England's Lee Westwood, 43, still looking for a major title after 75 attempts, was in third place a shot further back on 70 on a day when top contenders suffered in difficult conditions on the 7,435-yard Augusta National course.
Johnson agonized for 24 hours before pulling out after a serious fall on the eve of the tournament left him in pain from a lower back injury.
"I wanted to try and play but I'm not going to be able to compete," he said. "It just sucks."
Reigning US Open champion Johnson had been the oddsmakers' favorite in the year's first major golf championship after winning his three prior starts but hurt himself in a fall down stairs Wednesday at a rental house.
Without the world number one, Northern Ireland's second-ranked Rory McIlroy and Australian world number three Jason Day were tipped to be key contenders for the title.
However, neither had it their own way in the opening round.
Nor did another top contender, former Masters champion Jordon Spieth, who suffered a repeat of last year's quadruple-bogey disaster.
The 2013 Masters champion, Adam Scott of Australia, said the conditions were beyond tough.
"It's very difficult conditions and borderline (unplayable)," he said after returning a three-over 75.
Steady but swirling winds above 20 mph (32 kph) with gusts twice that speed sending tee shots and approaches soaring off target and even kept balls rolling on greens.

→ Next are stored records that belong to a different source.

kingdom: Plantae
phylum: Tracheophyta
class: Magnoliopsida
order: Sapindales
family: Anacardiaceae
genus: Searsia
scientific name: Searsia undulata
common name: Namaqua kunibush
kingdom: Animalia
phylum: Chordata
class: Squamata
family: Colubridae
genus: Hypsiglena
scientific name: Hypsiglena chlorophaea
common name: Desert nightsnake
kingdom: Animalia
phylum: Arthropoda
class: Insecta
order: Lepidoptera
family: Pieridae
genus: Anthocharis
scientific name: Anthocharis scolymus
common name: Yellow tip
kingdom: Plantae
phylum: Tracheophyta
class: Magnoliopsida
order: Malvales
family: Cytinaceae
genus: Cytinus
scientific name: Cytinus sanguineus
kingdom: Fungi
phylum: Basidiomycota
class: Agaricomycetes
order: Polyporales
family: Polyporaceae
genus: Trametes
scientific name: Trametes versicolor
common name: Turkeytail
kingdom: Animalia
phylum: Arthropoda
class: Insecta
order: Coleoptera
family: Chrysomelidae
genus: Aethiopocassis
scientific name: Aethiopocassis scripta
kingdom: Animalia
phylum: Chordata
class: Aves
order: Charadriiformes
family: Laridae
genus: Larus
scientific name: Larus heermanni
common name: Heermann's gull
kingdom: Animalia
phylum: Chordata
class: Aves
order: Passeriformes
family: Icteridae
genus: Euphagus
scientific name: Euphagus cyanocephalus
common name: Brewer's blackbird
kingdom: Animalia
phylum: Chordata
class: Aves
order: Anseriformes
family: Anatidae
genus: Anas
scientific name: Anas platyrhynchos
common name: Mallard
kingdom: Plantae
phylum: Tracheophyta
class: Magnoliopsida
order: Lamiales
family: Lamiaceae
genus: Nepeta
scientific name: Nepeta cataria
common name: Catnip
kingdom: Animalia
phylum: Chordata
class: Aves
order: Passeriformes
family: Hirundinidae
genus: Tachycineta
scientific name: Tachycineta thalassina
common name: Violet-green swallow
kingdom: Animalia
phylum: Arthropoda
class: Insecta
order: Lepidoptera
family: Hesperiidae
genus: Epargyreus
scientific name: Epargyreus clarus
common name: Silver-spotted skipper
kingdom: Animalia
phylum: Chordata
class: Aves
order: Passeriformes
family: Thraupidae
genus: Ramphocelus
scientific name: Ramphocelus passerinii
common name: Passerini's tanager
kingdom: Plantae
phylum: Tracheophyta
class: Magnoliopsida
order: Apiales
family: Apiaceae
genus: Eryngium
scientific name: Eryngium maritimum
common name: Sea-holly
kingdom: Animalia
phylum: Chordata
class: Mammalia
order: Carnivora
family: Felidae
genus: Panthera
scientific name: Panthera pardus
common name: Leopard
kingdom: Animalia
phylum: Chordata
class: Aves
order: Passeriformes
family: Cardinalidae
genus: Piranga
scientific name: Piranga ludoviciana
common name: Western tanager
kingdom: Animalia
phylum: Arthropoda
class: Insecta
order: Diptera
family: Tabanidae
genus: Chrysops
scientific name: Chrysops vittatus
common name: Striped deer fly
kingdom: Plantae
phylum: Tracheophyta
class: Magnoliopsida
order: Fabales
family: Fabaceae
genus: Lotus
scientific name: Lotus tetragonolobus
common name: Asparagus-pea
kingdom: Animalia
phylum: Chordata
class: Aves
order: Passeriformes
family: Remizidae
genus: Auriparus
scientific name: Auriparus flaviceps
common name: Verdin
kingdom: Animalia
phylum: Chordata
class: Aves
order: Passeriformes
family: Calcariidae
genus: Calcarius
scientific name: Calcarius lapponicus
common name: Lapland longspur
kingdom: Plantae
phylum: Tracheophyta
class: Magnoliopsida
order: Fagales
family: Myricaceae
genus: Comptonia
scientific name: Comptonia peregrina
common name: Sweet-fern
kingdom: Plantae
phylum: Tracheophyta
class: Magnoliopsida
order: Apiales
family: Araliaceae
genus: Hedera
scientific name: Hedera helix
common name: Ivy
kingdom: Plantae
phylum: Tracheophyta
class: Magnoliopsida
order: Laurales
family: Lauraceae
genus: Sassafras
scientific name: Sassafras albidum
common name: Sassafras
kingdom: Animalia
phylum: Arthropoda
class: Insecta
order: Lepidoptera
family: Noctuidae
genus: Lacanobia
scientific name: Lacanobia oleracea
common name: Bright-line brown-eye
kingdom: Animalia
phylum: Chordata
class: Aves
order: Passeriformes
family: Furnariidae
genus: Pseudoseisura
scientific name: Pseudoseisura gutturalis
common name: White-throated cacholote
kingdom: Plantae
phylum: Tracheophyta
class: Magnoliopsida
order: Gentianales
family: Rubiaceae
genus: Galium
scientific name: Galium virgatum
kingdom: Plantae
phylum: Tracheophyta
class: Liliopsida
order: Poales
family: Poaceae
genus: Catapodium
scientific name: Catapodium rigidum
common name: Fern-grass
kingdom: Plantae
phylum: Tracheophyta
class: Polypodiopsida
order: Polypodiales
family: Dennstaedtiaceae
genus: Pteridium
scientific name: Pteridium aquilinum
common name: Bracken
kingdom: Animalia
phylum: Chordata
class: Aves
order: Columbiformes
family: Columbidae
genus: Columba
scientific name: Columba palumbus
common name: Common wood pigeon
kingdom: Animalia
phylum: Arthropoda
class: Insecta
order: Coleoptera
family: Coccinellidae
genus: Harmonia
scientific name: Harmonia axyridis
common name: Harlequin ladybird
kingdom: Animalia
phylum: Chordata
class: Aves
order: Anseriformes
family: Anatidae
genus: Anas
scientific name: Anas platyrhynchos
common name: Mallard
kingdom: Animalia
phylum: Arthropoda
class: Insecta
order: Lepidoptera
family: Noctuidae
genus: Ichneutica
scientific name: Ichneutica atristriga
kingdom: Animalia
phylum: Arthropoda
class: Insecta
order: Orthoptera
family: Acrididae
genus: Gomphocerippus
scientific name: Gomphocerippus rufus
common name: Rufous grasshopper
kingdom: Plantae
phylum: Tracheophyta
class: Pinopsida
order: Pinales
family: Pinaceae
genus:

Four-time major champion McIlroy appeared to be struggling in the wind and was three-over after the front nine.
He opened with a bogey on the first hole and dropped shots on the third and fifth to make the turn in 39. But on the way back he sank three birdies to salvage a 72 and a share of 12th place.
"My short game really saved me today -- 10, 11 and 12 -- to get up and down was huge," he said.
"Even par was a pretty great score out there at the end of the day and I'm happy with it."
McIlroy was one shot behind England's 2013 US Open champion Justin Rose, who was in an eight-way tie for fourth on 71.
Day also suffered in the conditions, returning a two-over 74 with a double-bogey on the 11th hole to share 26th place.
For 2015 Masters champion Spieth, the day turned sour on the back nine in a near repeat of the quadruple-bogey nightmare that cost him back-to-back titles last year.
The American, twice a Masters runner-up, had been five shots ahead on the final day last year before he imploded after taking seven shots on the par-3 12th.
This time out, he negotiated the 12th hole in regulation but took a nine on the par-5 15th, ballooning his score before sinking a birdie at 16 to limit the damage to finish on 3-over 75.
Spieth said the quadruple-bogey blowout put him under pressure for the following three days.
"I feel like I need to snag something tomorrow," he said.
One man who thrived in the conditions was three-time former Masters champion Phil Mickelson, who fired a 71 for a share of fourth place.
"Man, I love it," Mickelson said. "I thought anything at par or better was going to be a great score and it is."
The 46-year-old US left-hander will replace Jack Nicklaus as the oldest winner in Masters history if he can collect a fourth green jacket on Sunday.